You’ll forgive me if I am slightly reticent of Honda’s newest claim to be on par with Mercedes in their ERS portion of the McLaren power unit. It’ not that making it into Q3 in three of the last four races hasn’t been a welcome and positive move forward, it’s just that we’ve heard these claims in the past without results to back them up.
It’s true that those multiple boasts of being on par with Ferrari were made by the former Honda F1 boss and that these new claims are from Honda F1 chief Yusuke Hasagawa but I am still a little hesitant to go all-in on this claim of parity with Mercedes.
“From an energy recovery system point of view, we have already achieved our target, which is already on Mercedes level,” Honda F1 chief Yusuke Hasagawa said.
“Our recovery system’s performance is not very different to the top teams, I am very confident about that.
“The energy recovery has already doubled from last year and is achieving at the top level.
“I can’t tell if it is better than others, but it’s reasonable to say it’s a very even area.
“It is incredible we have achieved that in two to three years, where others have taken seven to eight years.”
There is no doubt that I want this to be true and even though I am a Ferrari fan, McLaren is hugely important to me when considering the ingredient list of how to bake the perfect Formula 1 cake. I’m very happy for Mercedes and their recent domination of the sport but teams like Red Bull, McLaren and Williams are vitally important in the F1 recipe. These privateers are essential ingredients and while Mercedes and Ferrari may be the flour and water, I would argue that these garagistas are the eggs, sugar, vanilla extract and icing without whom our F1 cake would be a doughy mess.
Honda has 12 tokens left for development this season and are keen to add upgrades to their ICE (internal combustion engine). This is good. Having listened to the Honda/McLaren car these last two USGP’s in Austin, they sound different than any other car on the grid. More visceral, more guttural and I like it!
“There is always some room to improve, but definitely we need to concentrate more on the internal combustion engine performance,” Hasegawa said.
“We don’t have enough performance in an update [yet] so we can’t introduce it.

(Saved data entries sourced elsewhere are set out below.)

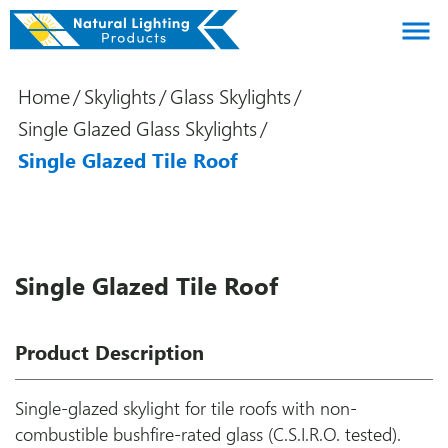
About us
Home
/
Skylights
/
Glass Skylights
/
Products
Single Glazed Glass Skylights
/
Brands
Single Glazed Tile Roof
Gallery
Agents
Contact
Single Glazed Tile Roof
Downloads
Product Description
Certifications
Blog
Single-glazed skylight for tile roofs with non-
combustible bushfire-rated glass (C.S.I.R.O. tested).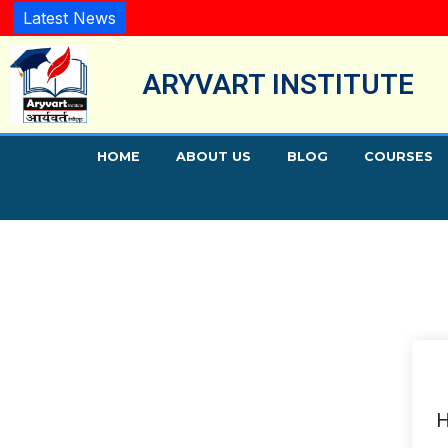
Latest News
ARYVART INSTITUTE
HOME
ABOUT US
BLOG
COURSES
H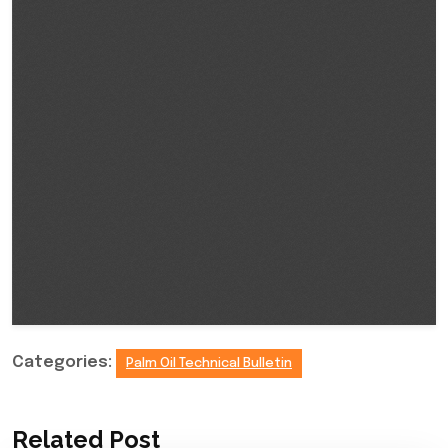
Categories:
Palm Oil Technical Bulletin
Related Post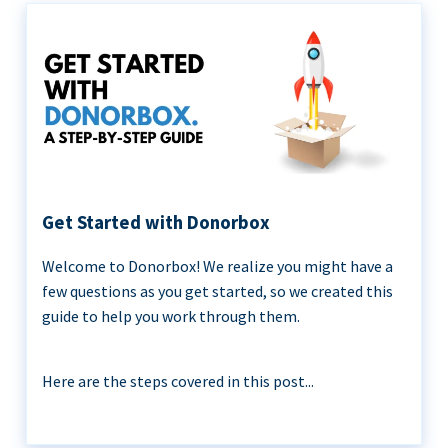
Get Started with Donorbox
Welcome to Donorbox! We realize you might have a
few questions as you get started, so we created this
guide to help you work through them.
Here are the steps covered in this post...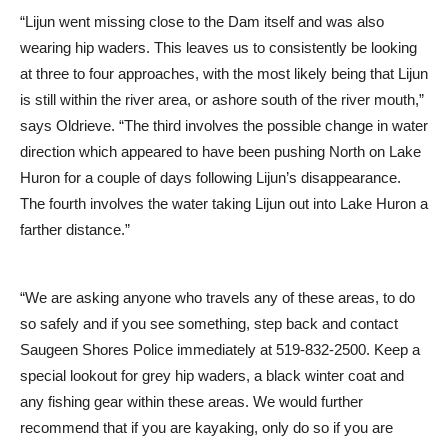
“Lijun went missing close to the Dam itself and was also
wearing hip waders. This leaves us to consistently be looking
at three to four approaches, with the most likely being that Lijun
is still within the river area, or ashore south of the river mouth,”
says Oldrieve. “The third involves the possible change in water
direction which appeared to have been pushing North on Lake
Huron for a couple of days following Lijun’s disappearance.
The fourth involves the water taking Lijun out into Lake Huron a
farther distance.”
“We are asking anyone who travels any of these areas, to do
so safely and if you see something, step back and contact
Saugeen Shores Police immediately at 519-832-2500. Keep a
special lookout for grey hip waders, a black winter coat and
any fishing gear within these areas. We would further
recommend that if you are kayaking, only do so if you are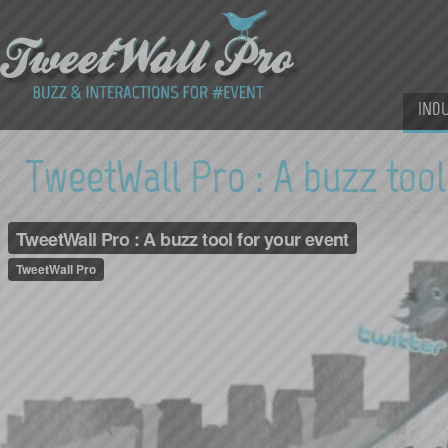
IND
TweetWall Pro : A buzz tool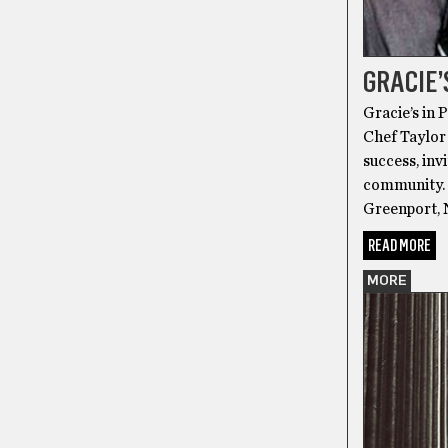
GRACIE’
Gracie’s in 
Chef Taylor 
success, inv
community. 
Greenport, 
READ MORE
MORE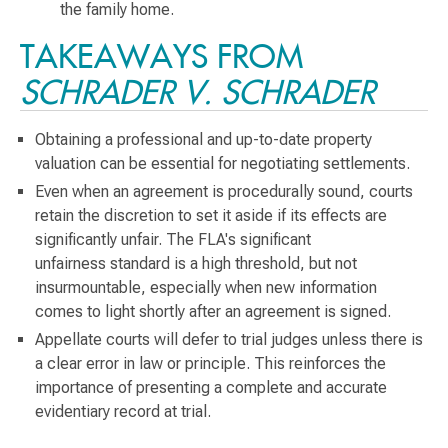
the family home.
TAKEAWAYS FROM
SCHRADER V. SCHRADER
Obtaining a professional and up-to-date property
valuation can be essential for negotiating settlements.
Even when an agreement is procedurally sound, courts
retain the discretion to set it aside if its effects are
significantly unfair. The FLA's significant
unfairness standard is a high threshold, but not
insurmountable, especially when new information
comes to light shortly after an agreement is signed.
Appellate courts will defer to trial judges unless there is
a clear error in law or principle. This reinforces the
importance of presenting a complete and accurate
evidentiary record at trial.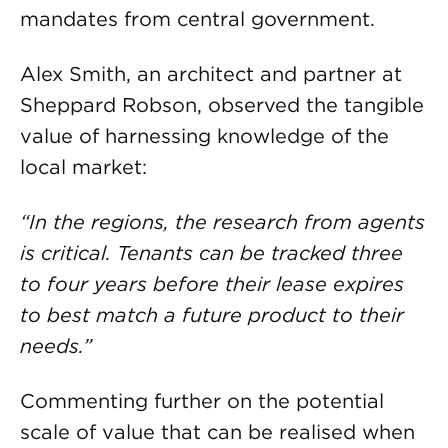
mandates from central government.
Alex Smith, an architect and partner at
Sheppard Robson, observed the tangible
value of harnessing knowledge of the
local market:
“In the regions, the research from agents
is critical. Tenants can be tracked three
to four years before their lease expires
to best match a future product to their
needs.”
Commenting further on the potential
scale of value that can be realised when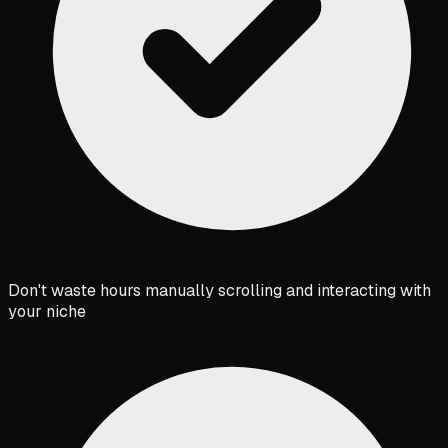
Don't waste hours manually scrolling and interacting with
your niche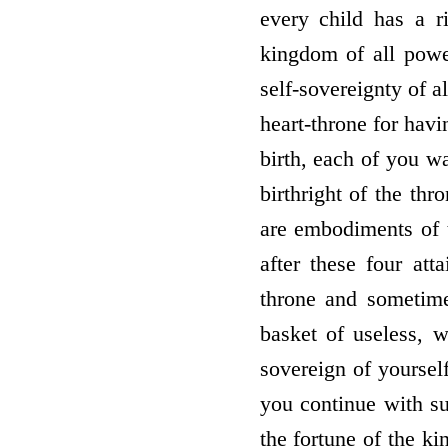
every child has a r
kingdom of all powe
self-sovereignty of a
heart-throne for havi
birth, each of you wa
birthright of the th
are embodiments of t
after these four at
throne and sometime
basket of useless, w
sovereign of yourse
you continue with su
the fortune of the k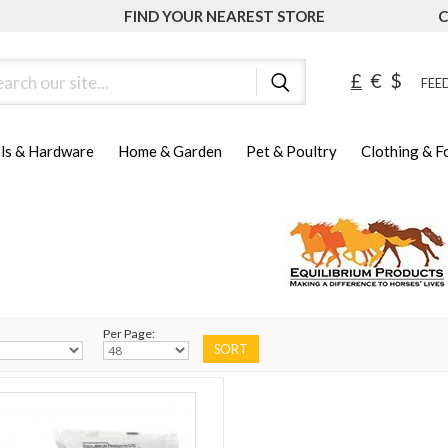
FIND YOUR NEAREST STORE
C
ch
£
€
$
FEED
ls & Hardware
Home & Garden
Pet & Poultry
Clothing & 
Per Page: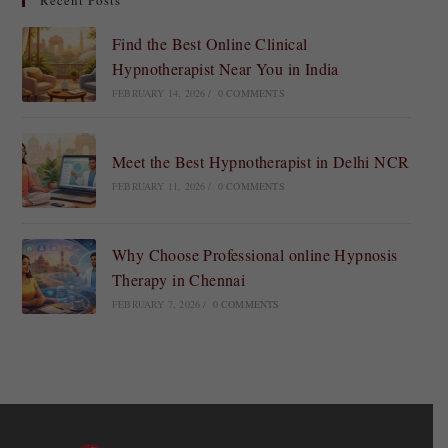
Recent Posts
Find the Best Online Clinical
Hypnotherapist Near You in India
FEBRUARY 14, 2026
/
0 COMMENTS
Meet the Best Hypnotherapist in Delhi NCR
FEBRUARY 11, 2026
/
0 COMMENTS
Why Choose Professional online Hypnosis
Therapy in Chennai
FEBRUARY 7, 2026
/
0 COMMENTS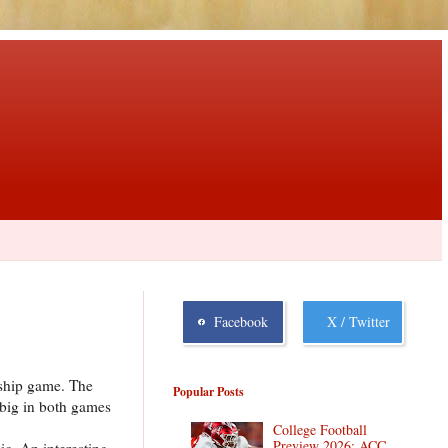
Facebook
X / Twitter
nship game. The
Popular Posts
 big in both games
College Football
Preview 2026: ACC
ic. An interesting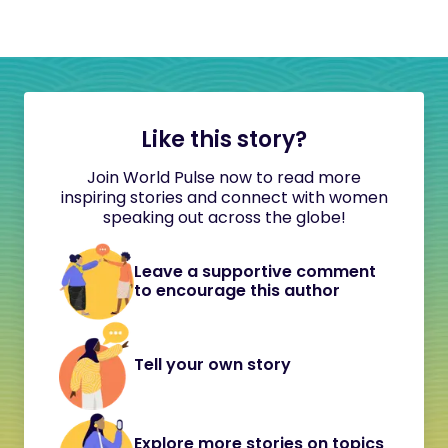
Like this story?
Join World Pulse now to read more
inspiring stories and connect with women
speaking out across the globe!
Leave a supportive comment
to encourage this author
Tell your own story
Explore more stories on topics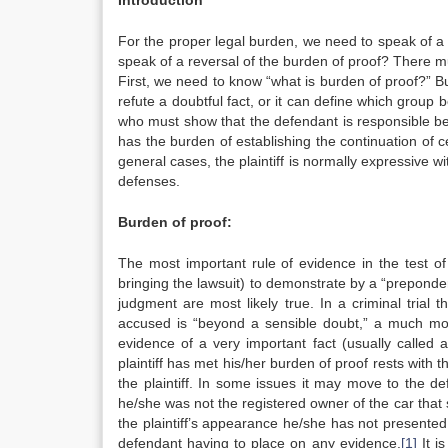
Introduction
For the proper legal burden, we need to speak of a re
speak of a reversal of the burden of proof? There 
First, we need to know “what is burden of proof?” B
refute a doubtful fact, or it can define which group b
who must show that the defendant is responsible befo
has the burden of establishing the continuation of 
general cases, the plaintiff is normally expressive w
defenses.
Burden of proof:
The most important rule of evidence in the test of c
bringing the lawsuit) to demonstrate by a “prepondera
judgment are most likely true. In a criminal trial t
accused is “beyond a sensible doubt,” a much more
evidence of a very important fact (usually called a
plaintiff has met his/her burden of proof rests with t
the plaintiff. In some issues it may move to the def
he/she was not the registered owner of the car that st
the plaintiff’s appearance he/she has not presente
defendant having to place on any evidence.
[1]
It i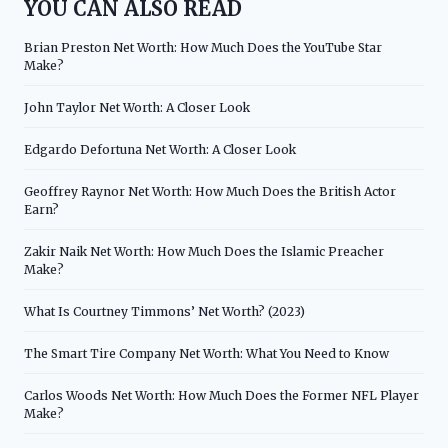
YOU CAN ALSO READ
Brian Preston Net Worth: How Much Does the YouTube Star
Make?
John Taylor Net Worth: A Closer Look
Edgardo Defortuna Net Worth: A Closer Look
Geoffrey Raynor Net Worth: How Much Does the British Actor
Earn?
Zakir Naik Net Worth: How Much Does the Islamic Preacher
Make?
What Is Courtney Timmons’ Net Worth? (2023)
The Smart Tire Company Net Worth: What You Need to Know
Carlos Woods Net Worth: How Much Does the Former NFL Player
Make?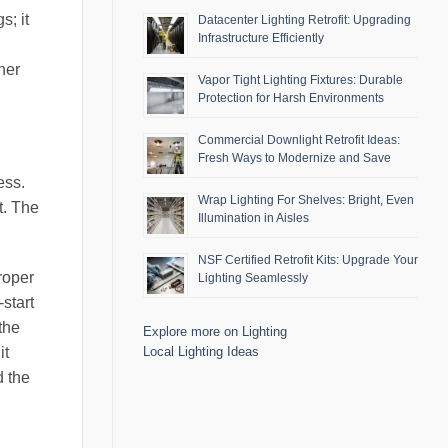
s; it
Datacenter Lighting Retrofit: Upgrading
Infrastructure Efficiently
her
Vapor Tight Lighting Fixtures: Durable
Protection for Harsh Environments
Commercial Downlight Retrofit Ideas:
Fresh Ways to Modernize and Save
ess.
Wrap Lighting For Shelves: Bright, Even
t. The
Illumination in Aisles
NSF Certified Retrofit Kits: Upgrade Your
Proper
Lighting Seamlessly
start
the
Explore more on Lighting
Local Lighting Ideas
it
d the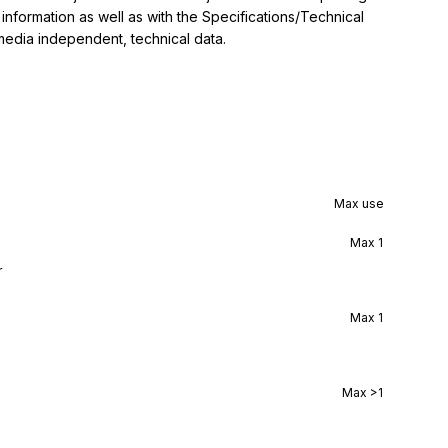
nformation as well as with the Specifications/Technical 
 media independent, technical data.
Max use
Max
1
r
Max
1
Max
>1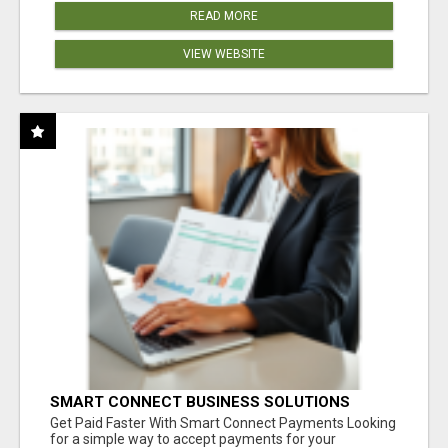
READ MORE
VIEW WEBSITE
SMART CONNECT BUSINESS SOLUTIONS
Get Paid Faster With Smart Connect Payments Looking
for a simple way to accept payments for your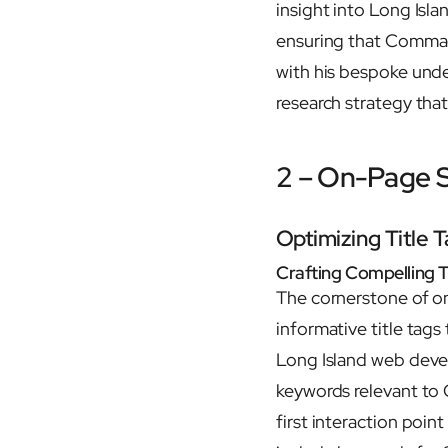
insight into Long Isl
ensuring that Commack
with his bespoke und
research strategy tha
2 – On-Page
Optimizing Title 
Crafting Compelling T
The cornerstone of o
informative title tag
Long Island web devel
keywords relevant to 
first interaction poin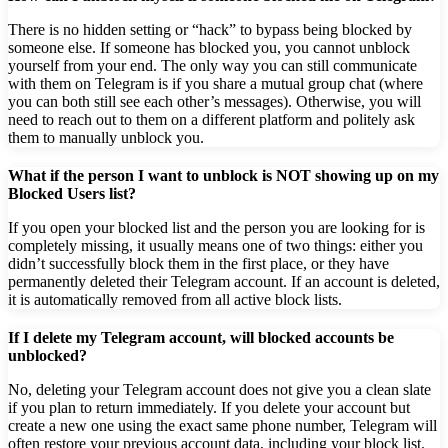
There is no hidden setting or “hack” to bypass being blocked by
someone else. If someone has blocked you, you cannot unblock
yourself from your end. The only way you can still communicate
with them on Telegram is if you share a mutual group chat (where
you can both still see each other’s messages). Otherwise, you will
need to reach out to them on a different platform and politely ask
them to manually unblock you.
What if the person I want to unblock is NOT showing up on my
Blocked Users list?
If you open your blocked list and the person you are looking for is
completely missing, it usually means one of two things: either you
didn’t successfully block them in the first place, or they have
permanently deleted their Telegram account. If an account is deleted,
it is automatically removed from all active block lists.
If I delete my Telegram account, will blocked accounts be
unblocked?
No, deleting your Telegram account does not give you a clean slate
if you plan to return immediately. If you delete your account but
create a new one using the exact same phone number, Telegram will
often restore your previous account data, including your block list.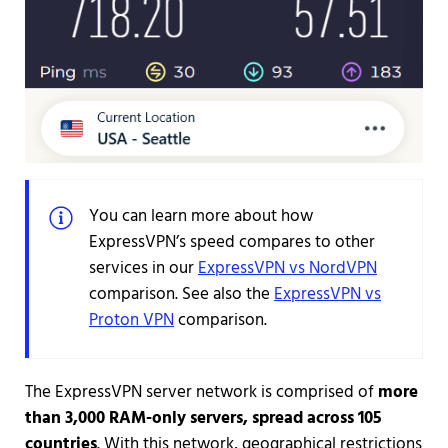
You can learn more about how
ExpressVPN’s speed compares to other
services in our
ExpressVPN vs NordVPN
comparison. See also the
ExpressVPN vs
Proton VPN
comparison.
The ExpressVPN server network is comprised of
more
than 3,000 RAM-only servers, spread across 105
countries
. With this network, geographical restrictions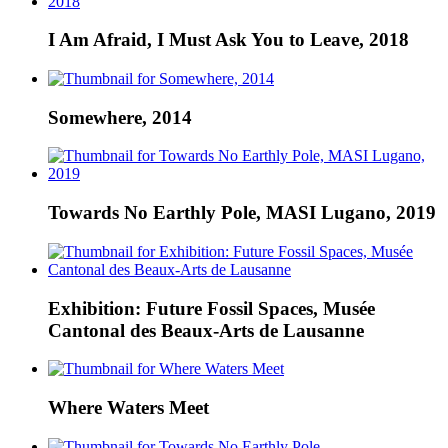
I Am Afraid, I Must Ask You to Leave, 2018
Somewhere, 2014
Towards No Earthly Pole, MASI Lugano, 2019
Exhibition: Future Fossil Spaces, Musée
Cantonal des Beaux-Arts de Lausanne
Where Waters Meet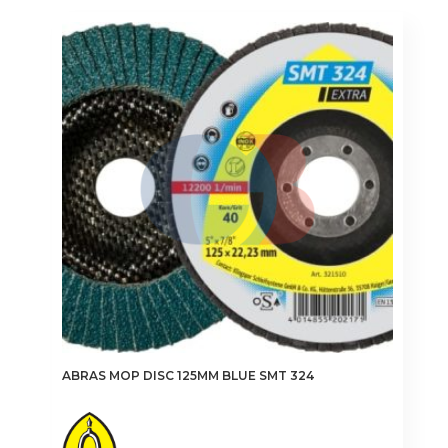
multiple
variants.
The
options
may
be
chosen
on
the
product
page
ABRAS MOP DISC 125MM BLUE SMT 324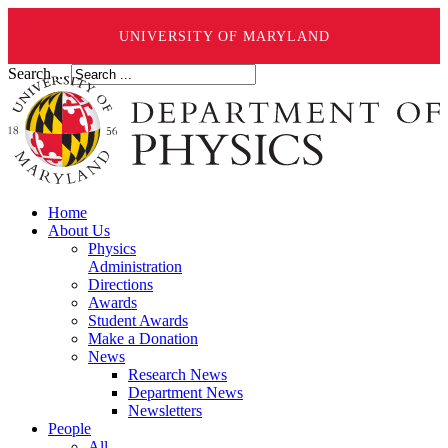
UNIVERSITY OF MARYLAND
Search ...
Home
About Us
Physics
Administration
Directions
Awards
Student Awards
Make a Donation
News
Research News
Department News
Newsletters
People
All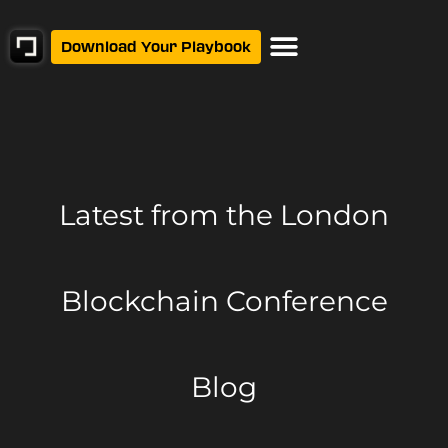
Download Your Playbook
Latest from
the London
Blockchain Conference
Blog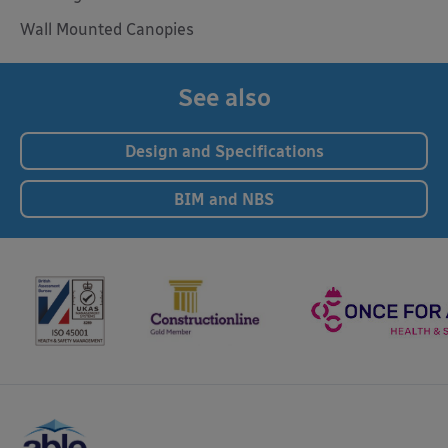
Wall Mounted Canopies
See also
Design and Specifications
BIM and NBS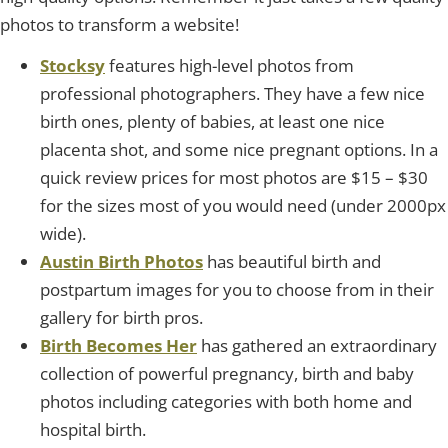
photos to transform a website!
Stocksy
features high-level photos from
professional photographers. They have a few nice
birth ones, plenty of babies, at least one nice
placenta shot, and some nice pregnant options. In a
quick review prices for most photos are $15 – $30
for the sizes most of you would need (under 2000px
wide).
Austin Birth Photos
has beautiful birth and
postpartum images for you to choose from in their
gallery for birth pros.
Birth Becomes Her
has gathered an extraordinary
collection of powerful pregnancy, birth and baby
photos including categories with both home and
hospital birth.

“In some of the individual experimental tests we see some of the benefits, but we can’t prove it as a complete engine.”
“We don’t have enough time to change everything – we don’t have enough tokens – so we will just introduce some of the additive parts.”
No doubt the componentry of a current F1 power unit makes this upgrading process complicated but as we move toward 2017, I think the developments are essential and even though we may have a doughy mess right now, let us hope that the cake can really improve for next year with McLaren finally delivering the icing, if not the heat, needed to delight our racing palettes. Yes, F1 has bread but…”Qu’ils mangent de la brioche.”